━━━ ENTRIES SUPPLIED ━━━

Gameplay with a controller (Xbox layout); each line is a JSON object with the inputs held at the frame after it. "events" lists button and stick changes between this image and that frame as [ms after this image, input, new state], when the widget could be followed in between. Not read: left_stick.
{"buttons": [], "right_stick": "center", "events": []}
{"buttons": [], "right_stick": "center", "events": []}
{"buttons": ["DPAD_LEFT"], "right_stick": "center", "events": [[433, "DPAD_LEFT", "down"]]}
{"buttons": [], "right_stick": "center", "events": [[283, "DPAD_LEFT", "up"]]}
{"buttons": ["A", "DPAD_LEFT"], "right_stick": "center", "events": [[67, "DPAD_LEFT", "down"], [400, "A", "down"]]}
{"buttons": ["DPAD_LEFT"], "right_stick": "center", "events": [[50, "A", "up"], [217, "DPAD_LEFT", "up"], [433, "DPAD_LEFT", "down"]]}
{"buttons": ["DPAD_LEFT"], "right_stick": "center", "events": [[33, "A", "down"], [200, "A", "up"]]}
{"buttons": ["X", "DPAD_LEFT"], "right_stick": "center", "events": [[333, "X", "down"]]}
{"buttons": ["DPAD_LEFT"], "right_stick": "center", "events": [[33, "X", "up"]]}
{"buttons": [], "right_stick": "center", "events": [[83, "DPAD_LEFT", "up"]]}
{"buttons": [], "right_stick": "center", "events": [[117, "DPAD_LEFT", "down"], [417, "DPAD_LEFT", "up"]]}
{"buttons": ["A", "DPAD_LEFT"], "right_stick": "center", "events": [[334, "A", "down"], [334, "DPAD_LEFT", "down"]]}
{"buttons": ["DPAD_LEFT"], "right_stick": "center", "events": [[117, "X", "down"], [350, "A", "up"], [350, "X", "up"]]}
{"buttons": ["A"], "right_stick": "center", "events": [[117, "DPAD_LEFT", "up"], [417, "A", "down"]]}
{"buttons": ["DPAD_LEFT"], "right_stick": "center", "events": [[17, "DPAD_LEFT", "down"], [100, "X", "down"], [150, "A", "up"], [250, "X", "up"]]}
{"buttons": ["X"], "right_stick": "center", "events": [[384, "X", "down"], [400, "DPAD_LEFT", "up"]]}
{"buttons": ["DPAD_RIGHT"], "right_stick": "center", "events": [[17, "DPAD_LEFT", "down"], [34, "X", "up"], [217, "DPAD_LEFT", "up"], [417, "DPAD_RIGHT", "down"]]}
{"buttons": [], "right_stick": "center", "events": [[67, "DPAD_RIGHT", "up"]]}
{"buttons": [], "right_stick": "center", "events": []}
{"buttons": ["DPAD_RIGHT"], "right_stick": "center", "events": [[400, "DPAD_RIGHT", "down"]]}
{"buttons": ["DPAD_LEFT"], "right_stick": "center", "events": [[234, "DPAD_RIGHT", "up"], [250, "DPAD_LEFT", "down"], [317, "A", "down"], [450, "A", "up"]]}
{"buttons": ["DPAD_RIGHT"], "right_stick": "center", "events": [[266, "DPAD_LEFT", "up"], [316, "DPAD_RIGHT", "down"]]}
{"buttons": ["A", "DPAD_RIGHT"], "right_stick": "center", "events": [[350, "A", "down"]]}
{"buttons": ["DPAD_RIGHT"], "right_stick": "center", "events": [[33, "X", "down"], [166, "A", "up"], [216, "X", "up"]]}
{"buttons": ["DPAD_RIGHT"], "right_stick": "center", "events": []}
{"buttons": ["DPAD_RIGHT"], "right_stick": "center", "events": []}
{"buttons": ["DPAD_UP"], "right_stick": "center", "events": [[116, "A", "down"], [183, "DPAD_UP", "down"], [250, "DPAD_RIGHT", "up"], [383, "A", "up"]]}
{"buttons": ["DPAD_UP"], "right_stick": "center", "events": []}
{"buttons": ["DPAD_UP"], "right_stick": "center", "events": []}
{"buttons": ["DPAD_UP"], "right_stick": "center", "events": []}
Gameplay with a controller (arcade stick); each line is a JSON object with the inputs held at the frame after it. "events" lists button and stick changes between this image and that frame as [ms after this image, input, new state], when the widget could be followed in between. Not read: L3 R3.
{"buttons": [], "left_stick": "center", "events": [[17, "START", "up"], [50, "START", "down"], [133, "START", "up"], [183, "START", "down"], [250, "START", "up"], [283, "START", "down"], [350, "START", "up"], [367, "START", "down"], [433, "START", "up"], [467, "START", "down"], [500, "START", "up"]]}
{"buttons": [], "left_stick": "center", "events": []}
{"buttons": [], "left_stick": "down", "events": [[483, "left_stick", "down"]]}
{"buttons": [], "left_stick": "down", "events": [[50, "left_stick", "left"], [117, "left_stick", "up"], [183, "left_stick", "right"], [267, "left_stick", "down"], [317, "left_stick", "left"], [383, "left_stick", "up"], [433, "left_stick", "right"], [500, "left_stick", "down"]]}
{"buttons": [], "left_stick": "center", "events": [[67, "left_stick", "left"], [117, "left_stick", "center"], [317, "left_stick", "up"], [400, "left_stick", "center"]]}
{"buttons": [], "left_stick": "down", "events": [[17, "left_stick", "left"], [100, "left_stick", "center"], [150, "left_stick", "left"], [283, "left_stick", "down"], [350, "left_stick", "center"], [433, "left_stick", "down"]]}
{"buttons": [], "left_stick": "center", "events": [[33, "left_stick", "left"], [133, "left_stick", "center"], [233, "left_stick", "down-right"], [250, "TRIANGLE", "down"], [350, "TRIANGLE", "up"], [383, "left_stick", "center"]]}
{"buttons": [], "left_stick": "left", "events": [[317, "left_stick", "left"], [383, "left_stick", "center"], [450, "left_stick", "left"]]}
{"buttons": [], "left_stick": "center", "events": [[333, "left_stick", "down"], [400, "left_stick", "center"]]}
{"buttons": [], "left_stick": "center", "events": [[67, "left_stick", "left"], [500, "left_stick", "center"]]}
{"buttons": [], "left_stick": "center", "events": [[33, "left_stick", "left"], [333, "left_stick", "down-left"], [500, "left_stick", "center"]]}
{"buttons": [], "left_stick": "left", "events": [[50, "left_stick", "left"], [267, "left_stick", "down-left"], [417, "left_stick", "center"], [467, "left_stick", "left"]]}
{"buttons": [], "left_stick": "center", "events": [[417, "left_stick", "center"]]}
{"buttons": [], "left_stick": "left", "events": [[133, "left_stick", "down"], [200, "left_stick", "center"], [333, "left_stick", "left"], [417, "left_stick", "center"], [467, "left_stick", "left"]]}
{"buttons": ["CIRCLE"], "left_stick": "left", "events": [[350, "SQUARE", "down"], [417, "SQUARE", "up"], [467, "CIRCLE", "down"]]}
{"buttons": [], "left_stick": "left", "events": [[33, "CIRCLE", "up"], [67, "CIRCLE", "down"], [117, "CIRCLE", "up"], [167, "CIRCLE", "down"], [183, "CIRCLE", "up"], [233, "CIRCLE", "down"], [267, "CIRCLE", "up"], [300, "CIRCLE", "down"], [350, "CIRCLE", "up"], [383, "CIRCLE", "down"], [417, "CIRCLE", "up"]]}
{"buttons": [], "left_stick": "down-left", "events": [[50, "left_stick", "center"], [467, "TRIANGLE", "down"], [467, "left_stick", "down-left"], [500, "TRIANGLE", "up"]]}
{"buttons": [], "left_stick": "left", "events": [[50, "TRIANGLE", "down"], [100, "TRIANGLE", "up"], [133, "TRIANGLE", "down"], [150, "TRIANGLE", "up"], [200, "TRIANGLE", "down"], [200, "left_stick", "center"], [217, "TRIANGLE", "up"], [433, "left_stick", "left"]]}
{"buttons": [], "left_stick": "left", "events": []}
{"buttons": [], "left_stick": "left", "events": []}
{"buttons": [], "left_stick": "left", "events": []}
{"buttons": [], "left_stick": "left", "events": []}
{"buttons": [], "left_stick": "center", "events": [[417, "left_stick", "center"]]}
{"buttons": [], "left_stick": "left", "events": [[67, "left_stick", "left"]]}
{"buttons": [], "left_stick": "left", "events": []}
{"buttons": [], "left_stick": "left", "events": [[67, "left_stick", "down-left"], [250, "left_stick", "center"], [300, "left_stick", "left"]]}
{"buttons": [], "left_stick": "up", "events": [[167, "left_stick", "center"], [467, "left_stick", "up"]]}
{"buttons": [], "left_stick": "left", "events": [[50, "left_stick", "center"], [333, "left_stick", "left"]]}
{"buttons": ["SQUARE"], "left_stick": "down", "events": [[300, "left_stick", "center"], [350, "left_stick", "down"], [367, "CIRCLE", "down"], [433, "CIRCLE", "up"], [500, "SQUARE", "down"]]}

━━━

** WHAT NEEDS TO BE DONE **
For each line above that holds the string "SQUARE", provide a copy of that line.

** SOLUTION **
{"buttons": ["CIRCLE"], "left_stick": "left", "events": [[350, "SQUARE", "down"], [417, "SQUARE", "up"], [467, "CIRCLE", "down"]]}
{"buttons": ["SQUARE"], "left_stick": "down", "events": [[300, "left_stick", "center"], [350, "left_stick", "down"], [367, "CIRCLE", "down"], [433, "CIRCLE", "up"], [500, "SQUARE", "down"]]}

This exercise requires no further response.